Diputados recularon con cargos políticos ad honorem

 

Un proyecto de ley buscaba eliminar las remuneraciones para los representantes del Estado en el Observatorio de Mujeres y el Comité contra la Tortura para optimizar el gasto público en Salta.

 

Leona Del Monte

 

Un revuelo interno en el microclima legislativo que no termina de abordar los verdaderos problemas de la sociedad salteña ocurrió esta semana en la Cámara baja provincial.
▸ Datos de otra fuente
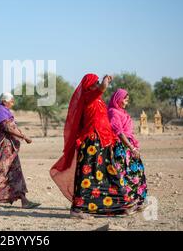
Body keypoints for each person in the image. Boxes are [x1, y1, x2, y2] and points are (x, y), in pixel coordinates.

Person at [50, 74, 138, 218]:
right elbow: (103, 87)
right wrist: (106, 80)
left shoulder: (98, 100)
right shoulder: (88, 96)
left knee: (109, 173)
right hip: (92, 143)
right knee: (87, 175)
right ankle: (77, 210)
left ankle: (123, 205)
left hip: (103, 142)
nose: (98, 84)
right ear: (89, 85)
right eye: (95, 82)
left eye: (98, 82)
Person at [108, 89, 147, 205]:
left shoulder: (123, 112)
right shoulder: (113, 112)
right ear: (118, 99)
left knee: (137, 172)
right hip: (121, 148)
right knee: (123, 174)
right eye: (125, 99)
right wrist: (132, 148)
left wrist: (133, 147)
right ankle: (124, 202)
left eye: (127, 100)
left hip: (129, 147)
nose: (126, 102)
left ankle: (135, 200)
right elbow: (119, 133)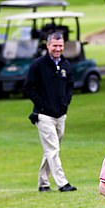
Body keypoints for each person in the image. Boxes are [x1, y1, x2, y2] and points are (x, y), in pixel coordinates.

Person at [24, 32, 77, 192]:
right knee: (53, 149)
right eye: (54, 45)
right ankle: (62, 183)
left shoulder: (66, 65)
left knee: (51, 150)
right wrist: (42, 105)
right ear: (48, 46)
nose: (57, 49)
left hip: (60, 114)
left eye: (60, 45)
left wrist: (65, 103)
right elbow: (28, 88)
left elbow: (70, 86)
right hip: (44, 115)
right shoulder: (38, 65)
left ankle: (43, 183)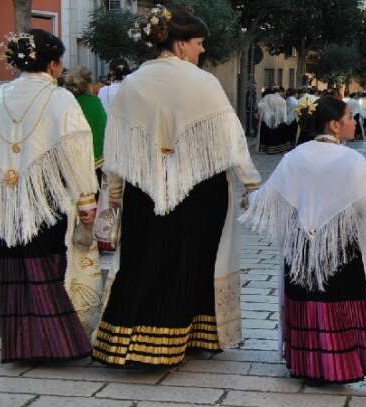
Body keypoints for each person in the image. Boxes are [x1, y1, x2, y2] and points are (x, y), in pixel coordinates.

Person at [93, 6, 261, 367]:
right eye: (199, 43)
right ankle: (190, 336)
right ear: (181, 45)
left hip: (146, 188)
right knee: (194, 260)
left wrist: (117, 194)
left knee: (144, 258)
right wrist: (251, 183)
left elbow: (116, 147)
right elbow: (231, 140)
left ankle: (132, 340)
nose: (202, 50)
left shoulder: (133, 84)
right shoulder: (205, 83)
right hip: (200, 190)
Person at [241, 96, 366, 384]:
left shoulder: (295, 156)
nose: (355, 122)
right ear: (334, 125)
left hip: (302, 249)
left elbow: (266, 197)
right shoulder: (353, 160)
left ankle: (307, 364)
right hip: (340, 250)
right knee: (341, 301)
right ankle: (340, 367)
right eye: (349, 118)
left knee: (306, 301)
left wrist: (248, 199)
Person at [0, 29, 98, 362]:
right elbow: (76, 151)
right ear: (54, 65)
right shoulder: (60, 98)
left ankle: (19, 344)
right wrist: (86, 201)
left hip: (3, 199)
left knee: (11, 270)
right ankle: (56, 345)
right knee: (46, 269)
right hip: (47, 197)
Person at [65, 66, 107, 173]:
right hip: (93, 159)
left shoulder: (65, 102)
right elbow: (103, 127)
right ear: (88, 85)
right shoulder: (94, 102)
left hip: (69, 160)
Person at [257, 88, 291, 154]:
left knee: (268, 135)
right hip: (278, 121)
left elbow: (260, 107)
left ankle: (267, 149)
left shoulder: (265, 98)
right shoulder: (282, 100)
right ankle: (278, 149)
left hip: (267, 120)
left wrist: (262, 115)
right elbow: (283, 112)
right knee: (277, 135)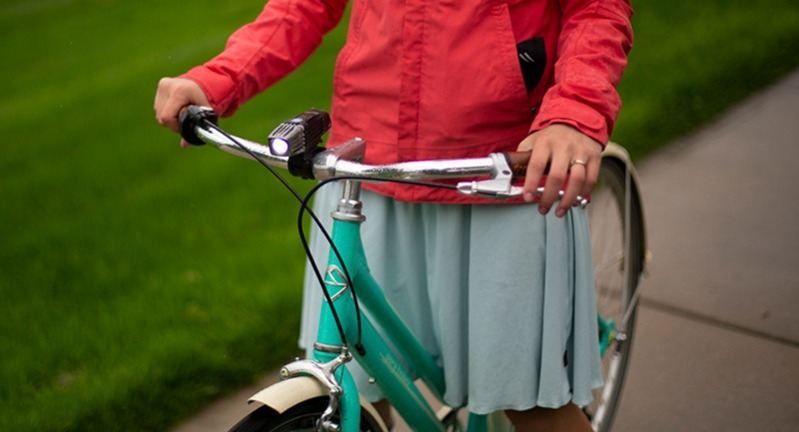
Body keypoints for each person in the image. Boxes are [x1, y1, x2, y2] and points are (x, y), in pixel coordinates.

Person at [154, 1, 633, 430]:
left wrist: (575, 110)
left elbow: (596, 9)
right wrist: (218, 78)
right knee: (356, 386)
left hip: (501, 172)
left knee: (531, 407)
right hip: (367, 171)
Diputados trataron una modificación clave a las leyes 7.863 y 8.024 para que los miembros designados por los Poderes Ejecutivo, Judicial y Legislativo en organismos de Derechos Humanos cumplan sus funciones sin percibir salario estatal adicional. 

Como la medida fue criticada principalmente por las directoras del Observatorio quienes está vez sí pusieron el grito en el cielo porque le iban a quitar sus sueldos los diputados tuvieron que salir a decir que el proyecto no era lo que habían presentado.
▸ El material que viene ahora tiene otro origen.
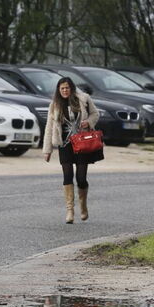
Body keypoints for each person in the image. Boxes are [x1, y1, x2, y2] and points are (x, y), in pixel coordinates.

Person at [42, 77, 101, 223]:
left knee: (81, 178)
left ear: (72, 88)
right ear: (58, 90)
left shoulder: (84, 99)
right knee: (67, 176)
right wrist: (47, 149)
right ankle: (70, 211)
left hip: (82, 143)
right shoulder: (55, 105)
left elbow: (96, 114)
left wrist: (89, 122)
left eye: (67, 88)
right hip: (65, 145)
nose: (64, 91)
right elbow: (49, 127)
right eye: (62, 88)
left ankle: (83, 205)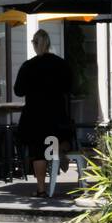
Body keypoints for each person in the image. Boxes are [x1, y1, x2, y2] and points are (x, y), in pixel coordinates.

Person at [14, 29, 72, 197]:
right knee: (61, 139)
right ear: (49, 43)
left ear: (34, 44)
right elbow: (69, 87)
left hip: (34, 116)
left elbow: (18, 91)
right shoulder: (61, 64)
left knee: (37, 152)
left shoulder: (28, 66)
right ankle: (59, 151)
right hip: (57, 115)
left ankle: (41, 189)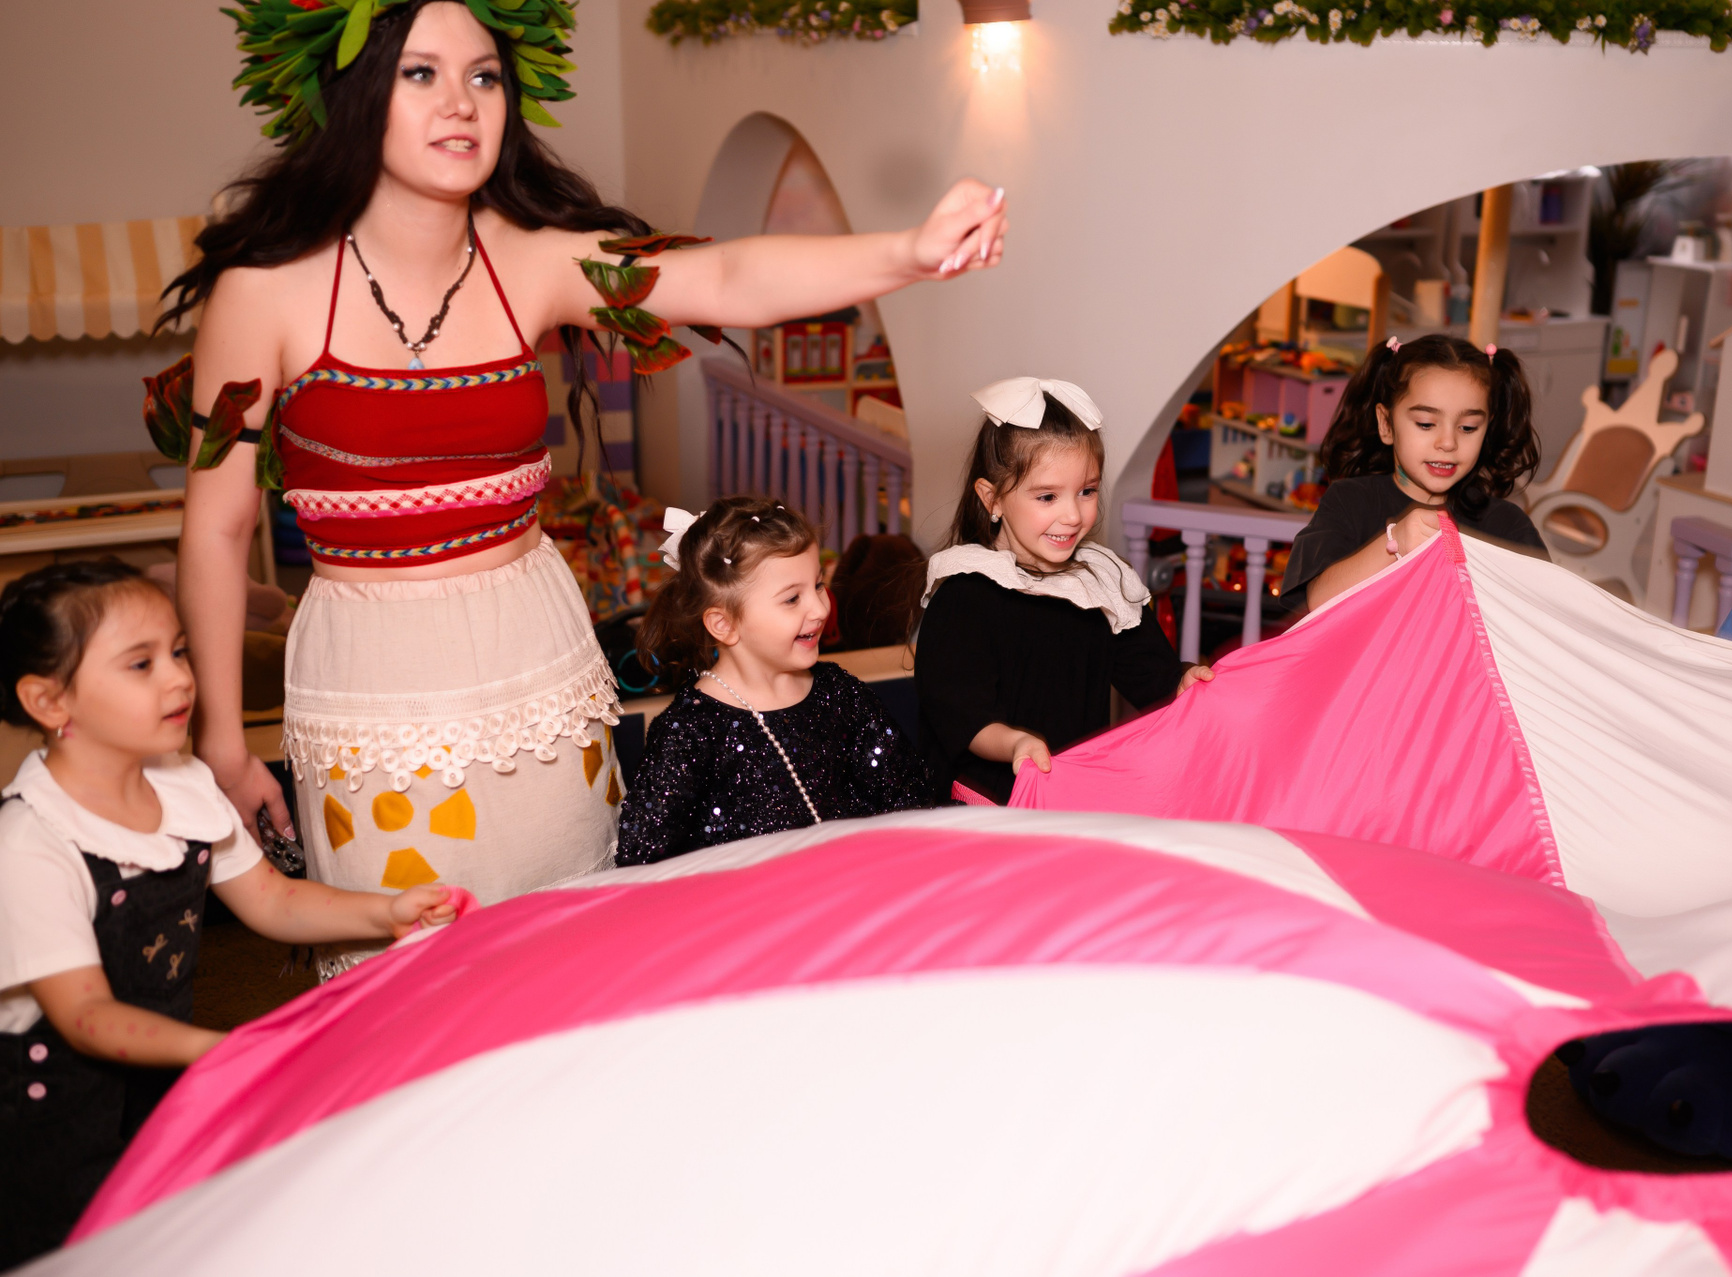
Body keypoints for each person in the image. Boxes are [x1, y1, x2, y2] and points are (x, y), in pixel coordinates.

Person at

La iniciativa del bloque Todos por Salta respondía inicialmente a la necesidad de austeridad administrativa ante el contexto económico actual de recursos limitados, justificaron.

El proyecto establecía que quienes representen a las instituciones públicas en el Observatorio de Violencia contra las Mujeres y en el Comité de Prevención de la Tortura deberán ejercer sus cargos de forma ad honorem.

Además, se proponía derogar las incompatibilidades actuales para que estos miembros puedan mantener sus actividades privadas o académicas remuneradas mientras desempeñan su labor institucional.

El nuevo esquema aprobado establece que cada poder u organismo deberá afrontar con sus propias partidas presupuestarias las remuneraciones de las personas que designe. Así, para el caso del Observatorio el Poder Ejecutivo financiará a quienes representen al Ejecutivo, a la Universidad Nacional de Salta y a las organizaciones sociales; mientras que el Poder Judicial, el Senado y la Cámara de Diputados deberán pagar a sus propios representantes.

El observatorio cuestionado

Aunque en sus misiones el Observatorio de violencia contra las mujeres nació como pedido de base de organizaciones de mujeres y militantes, en la práctica el organismo se convirtió en un espacio de pocas captado por determinados espacios políticos que logran poner como directora a una mujer de su espacio. Aunque se diga que son elegidas por concurso. El mejor ejemplo de esto es que a más de cinco años por judicialización y conflictos internos de las organizaciones de mujeres la representante por las organizaciones sociales no pudo asumir, por lo que se encuentra sin una integrante.

El debate sobre el Observatorio de Violencia contra las Mujeres (OVCM) en la 9° Sesión Ordinaria de la Cámara de Diputados de Salta se centró principalmente en la intervención del organismo, la necesidad de transparencia y la eficiencia en el uso de sus recursos.

Los legisladores discutieron si esta medida era necesaria para “ordenar” la institución o si representaba un avance sobre la autonomía de un ente autárquico.Varios diputados señalaron que, a pesar de los años de funcionamiento y del presupuesto asignado, los índices de violencia de género en la provincia no han mostrado una disminución significativa, cuestionando la utilidad de los informes producidos.

Transparencia y Auditoría

Se argumentó que el Observatorio se había convertido en un espacio con falta de rotación y poca claridad en el manejo de fondos. La intervención se planteó como una herramienta para realizar una auditoría profunda y reorganizar su estructura. Algunos legisladores sostuvieron que el OVCM debe dejar de ser puramente estadístico para pasar a tener un rol más activo en el diseño de políticas que realmente protejan a las mujeres.

Se expresó preocupación por que la intervención pudiera politizar un organismo que debe ser independiente para controlar y observar las políticas del propio Ejecutivo. Algunos sectores críticos sugirieron que la intervención podría ser un paso previo al vaciamiento de las políticas de género en el marco de ajustes presupuestarios.

El debate concluyó con la postura mayoritaria de que el organismo requiere una reingeniería institucional para que su trabajo tenga un impacto real en la seguridad de las mujeres salteñas, enfatizando que “no se puede seguir haciendo lo mismo si los resultados no cambian”.